About this task: In the records, find each line where "Selects" occurs, and copy it.

········

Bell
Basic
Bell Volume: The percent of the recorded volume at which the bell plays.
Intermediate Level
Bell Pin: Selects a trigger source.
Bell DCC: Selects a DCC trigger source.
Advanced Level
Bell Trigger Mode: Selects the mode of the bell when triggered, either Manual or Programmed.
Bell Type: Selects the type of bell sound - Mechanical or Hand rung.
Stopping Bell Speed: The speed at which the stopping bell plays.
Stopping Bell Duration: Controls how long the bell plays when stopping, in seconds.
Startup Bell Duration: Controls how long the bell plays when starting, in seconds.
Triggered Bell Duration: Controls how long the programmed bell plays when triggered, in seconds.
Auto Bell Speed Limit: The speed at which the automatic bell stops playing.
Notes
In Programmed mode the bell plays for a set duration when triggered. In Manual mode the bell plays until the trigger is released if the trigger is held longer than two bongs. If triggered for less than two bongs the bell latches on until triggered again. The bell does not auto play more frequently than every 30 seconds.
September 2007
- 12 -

········

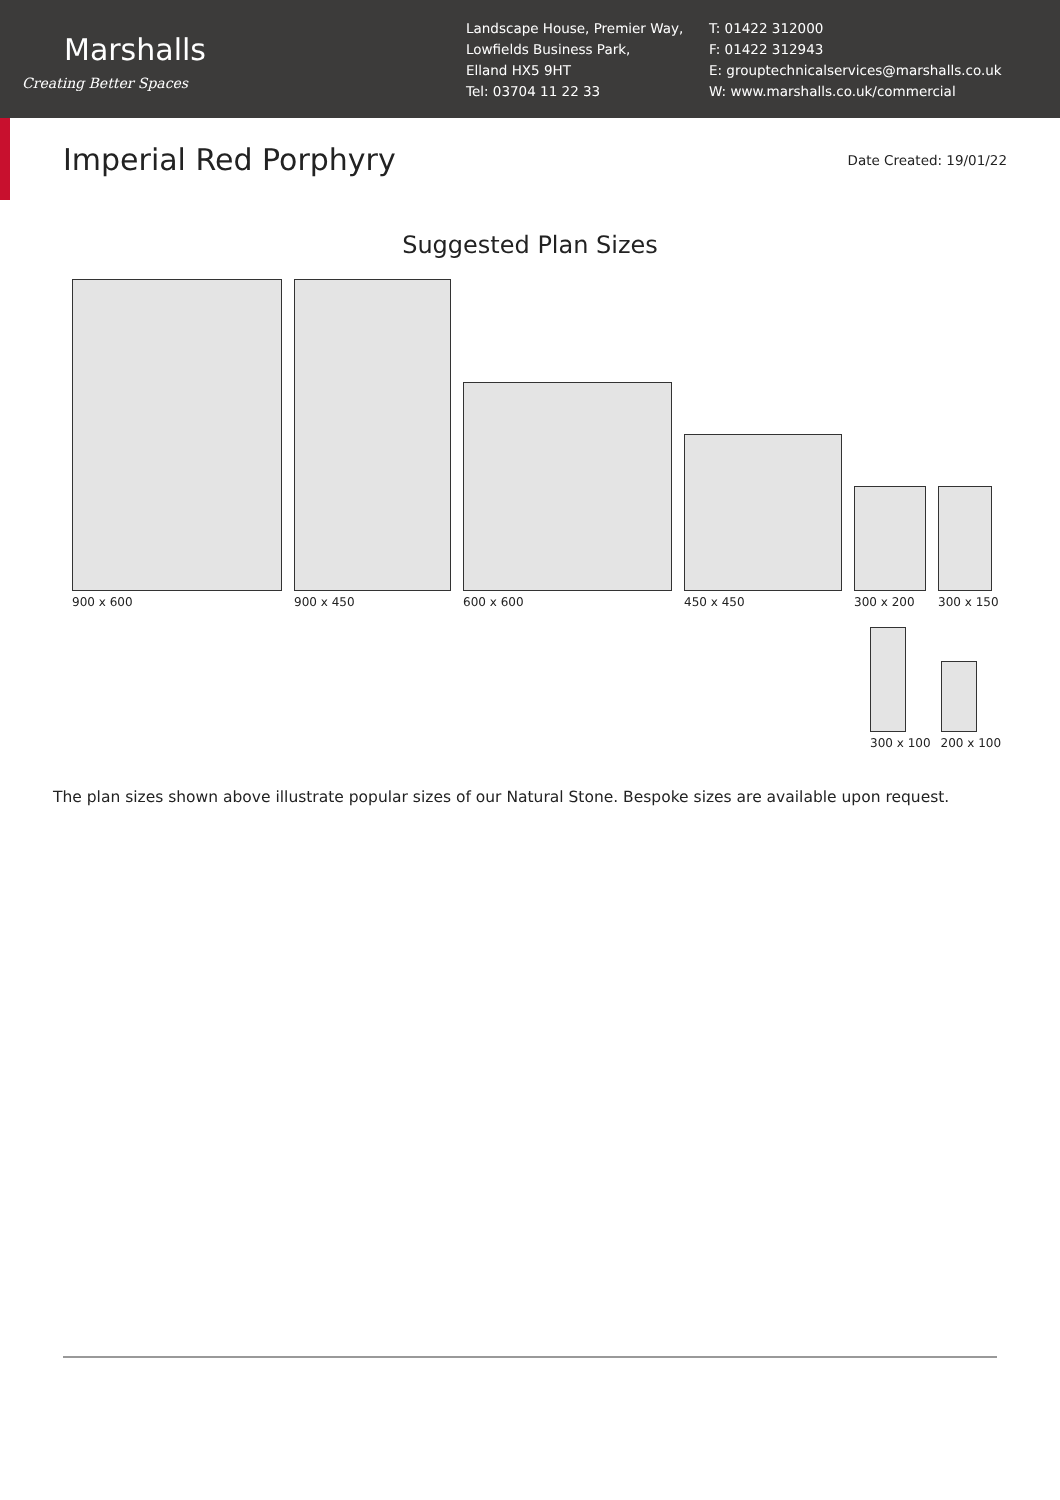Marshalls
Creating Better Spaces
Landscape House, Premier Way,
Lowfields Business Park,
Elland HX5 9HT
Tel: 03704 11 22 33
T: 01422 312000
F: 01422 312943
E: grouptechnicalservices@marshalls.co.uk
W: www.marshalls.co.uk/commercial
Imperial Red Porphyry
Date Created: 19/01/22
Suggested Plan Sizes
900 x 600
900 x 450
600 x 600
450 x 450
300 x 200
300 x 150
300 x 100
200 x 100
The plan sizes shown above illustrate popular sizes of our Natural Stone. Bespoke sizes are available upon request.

········

Reply to the exercise:
Bell Pin: Selects a trigger source.
Bell DCC: Selects a DCC trigger source.
Bell Trigger Mode: Selects the mode of the bell when triggered, either Manual or Programmed.
Bell Type: Selects the type of bell sound - Mechanical or Hand rung.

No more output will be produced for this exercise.